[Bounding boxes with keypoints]

▬▬▬▬▬▬▬▬▬▬

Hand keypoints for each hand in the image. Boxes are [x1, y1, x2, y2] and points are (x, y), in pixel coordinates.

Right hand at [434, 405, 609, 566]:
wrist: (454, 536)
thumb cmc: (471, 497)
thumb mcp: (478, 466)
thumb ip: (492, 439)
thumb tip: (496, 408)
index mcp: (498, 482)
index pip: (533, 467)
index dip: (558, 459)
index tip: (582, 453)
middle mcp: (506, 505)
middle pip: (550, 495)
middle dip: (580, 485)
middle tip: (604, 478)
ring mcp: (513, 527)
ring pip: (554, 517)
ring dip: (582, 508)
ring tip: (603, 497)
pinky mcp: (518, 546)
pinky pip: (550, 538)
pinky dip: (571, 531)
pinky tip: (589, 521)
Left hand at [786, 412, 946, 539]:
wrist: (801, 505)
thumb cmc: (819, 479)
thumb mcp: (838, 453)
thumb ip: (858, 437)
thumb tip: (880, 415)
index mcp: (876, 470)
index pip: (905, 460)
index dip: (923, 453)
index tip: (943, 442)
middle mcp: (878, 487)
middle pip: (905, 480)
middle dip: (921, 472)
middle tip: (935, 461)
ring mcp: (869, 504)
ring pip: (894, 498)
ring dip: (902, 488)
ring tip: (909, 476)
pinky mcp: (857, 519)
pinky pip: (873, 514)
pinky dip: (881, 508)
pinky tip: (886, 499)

▬▬▬▬▬▬▬▬▬▬

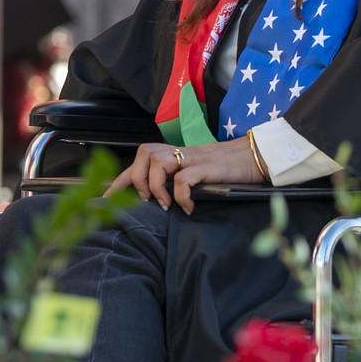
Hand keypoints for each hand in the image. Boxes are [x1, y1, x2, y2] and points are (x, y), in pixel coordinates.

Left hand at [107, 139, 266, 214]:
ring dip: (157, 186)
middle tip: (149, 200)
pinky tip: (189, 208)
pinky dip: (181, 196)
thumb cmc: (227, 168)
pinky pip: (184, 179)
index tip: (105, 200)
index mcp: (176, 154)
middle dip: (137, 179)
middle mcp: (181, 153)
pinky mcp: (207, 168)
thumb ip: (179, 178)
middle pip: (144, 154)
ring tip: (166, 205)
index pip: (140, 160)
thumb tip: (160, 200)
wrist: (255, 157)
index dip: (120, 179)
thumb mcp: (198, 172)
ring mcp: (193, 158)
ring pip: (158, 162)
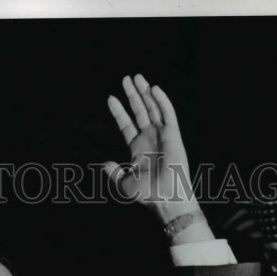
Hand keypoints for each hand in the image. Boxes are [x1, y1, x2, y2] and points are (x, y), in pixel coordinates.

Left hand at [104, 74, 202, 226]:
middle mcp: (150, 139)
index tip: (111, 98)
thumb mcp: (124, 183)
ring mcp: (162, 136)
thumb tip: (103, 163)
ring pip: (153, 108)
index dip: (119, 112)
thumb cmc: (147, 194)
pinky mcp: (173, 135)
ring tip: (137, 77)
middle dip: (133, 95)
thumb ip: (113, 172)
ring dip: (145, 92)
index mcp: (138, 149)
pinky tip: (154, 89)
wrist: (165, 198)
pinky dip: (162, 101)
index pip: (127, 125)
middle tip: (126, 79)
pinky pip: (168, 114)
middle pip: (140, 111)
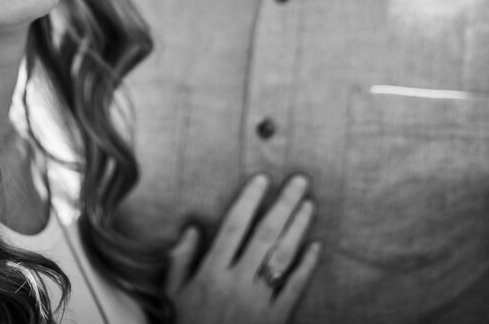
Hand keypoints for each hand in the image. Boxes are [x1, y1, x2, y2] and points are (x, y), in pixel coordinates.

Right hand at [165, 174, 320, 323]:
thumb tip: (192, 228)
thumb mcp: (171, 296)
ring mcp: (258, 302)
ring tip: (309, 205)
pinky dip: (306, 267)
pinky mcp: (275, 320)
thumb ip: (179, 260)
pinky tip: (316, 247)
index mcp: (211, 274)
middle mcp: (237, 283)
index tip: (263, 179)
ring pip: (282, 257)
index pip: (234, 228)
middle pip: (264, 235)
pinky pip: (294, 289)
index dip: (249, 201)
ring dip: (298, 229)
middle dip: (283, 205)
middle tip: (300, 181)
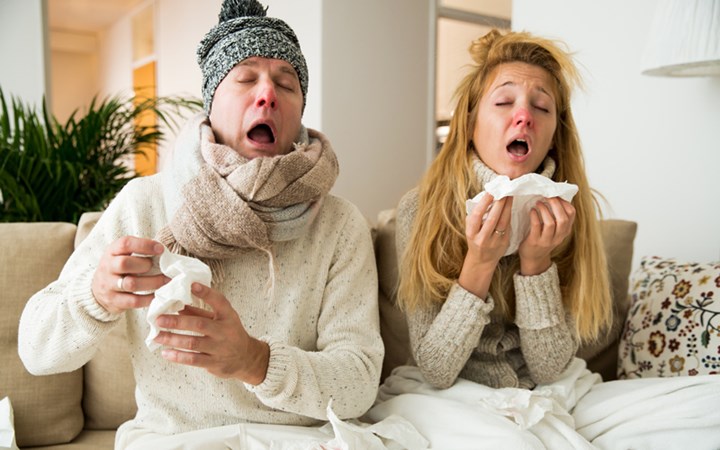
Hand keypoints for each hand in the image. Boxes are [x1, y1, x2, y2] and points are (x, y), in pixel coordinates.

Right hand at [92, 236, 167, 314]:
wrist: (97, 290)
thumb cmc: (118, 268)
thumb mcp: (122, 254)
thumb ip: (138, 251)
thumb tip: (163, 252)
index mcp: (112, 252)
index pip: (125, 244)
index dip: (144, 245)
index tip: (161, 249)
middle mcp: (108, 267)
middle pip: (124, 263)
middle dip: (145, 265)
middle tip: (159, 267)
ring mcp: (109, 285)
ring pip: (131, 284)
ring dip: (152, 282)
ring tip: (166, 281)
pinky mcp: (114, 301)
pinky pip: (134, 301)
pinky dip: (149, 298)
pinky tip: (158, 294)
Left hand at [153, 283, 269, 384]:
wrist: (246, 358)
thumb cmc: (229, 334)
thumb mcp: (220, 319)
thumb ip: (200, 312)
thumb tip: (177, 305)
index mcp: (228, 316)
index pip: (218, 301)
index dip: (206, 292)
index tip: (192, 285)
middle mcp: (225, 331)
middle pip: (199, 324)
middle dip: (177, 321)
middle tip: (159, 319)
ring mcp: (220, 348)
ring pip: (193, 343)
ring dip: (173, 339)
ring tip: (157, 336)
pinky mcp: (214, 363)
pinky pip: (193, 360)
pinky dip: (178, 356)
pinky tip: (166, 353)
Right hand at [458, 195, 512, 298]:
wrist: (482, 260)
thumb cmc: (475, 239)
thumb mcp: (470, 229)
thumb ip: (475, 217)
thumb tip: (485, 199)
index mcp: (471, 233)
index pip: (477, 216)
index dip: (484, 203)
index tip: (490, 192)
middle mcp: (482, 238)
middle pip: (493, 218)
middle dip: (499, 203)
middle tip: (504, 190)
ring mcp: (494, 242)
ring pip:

▬▬▬▬▬▬▬▬▬▬

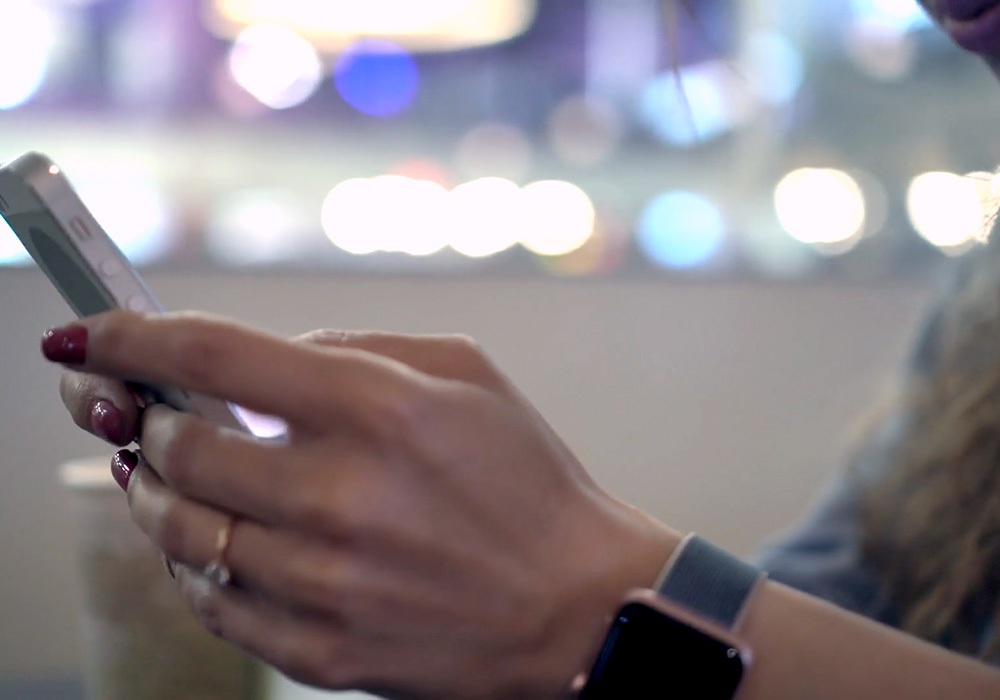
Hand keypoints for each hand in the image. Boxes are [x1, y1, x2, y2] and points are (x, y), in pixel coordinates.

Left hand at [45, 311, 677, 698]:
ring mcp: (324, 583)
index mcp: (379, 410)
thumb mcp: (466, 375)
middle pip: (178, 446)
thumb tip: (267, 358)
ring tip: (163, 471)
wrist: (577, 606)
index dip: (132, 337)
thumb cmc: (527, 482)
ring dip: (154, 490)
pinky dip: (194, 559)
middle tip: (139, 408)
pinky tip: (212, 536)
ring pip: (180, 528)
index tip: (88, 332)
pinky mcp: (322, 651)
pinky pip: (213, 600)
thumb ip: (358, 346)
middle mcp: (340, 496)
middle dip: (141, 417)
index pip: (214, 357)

▬▬▬▬▬▬▬▬▬▬

# TASK OBJECTIVE
Reproduce every line above that contains the string "Left".

# WRITTEN RESPONSE
Left hand at [786, 412, 946, 539]:
Left hand at [107, 139, 266, 214]:
Left hand at [104, 74, 202, 226]:
Left hand at [153, 283, 269, 384]:
Left hand at [45, 311, 677, 698]:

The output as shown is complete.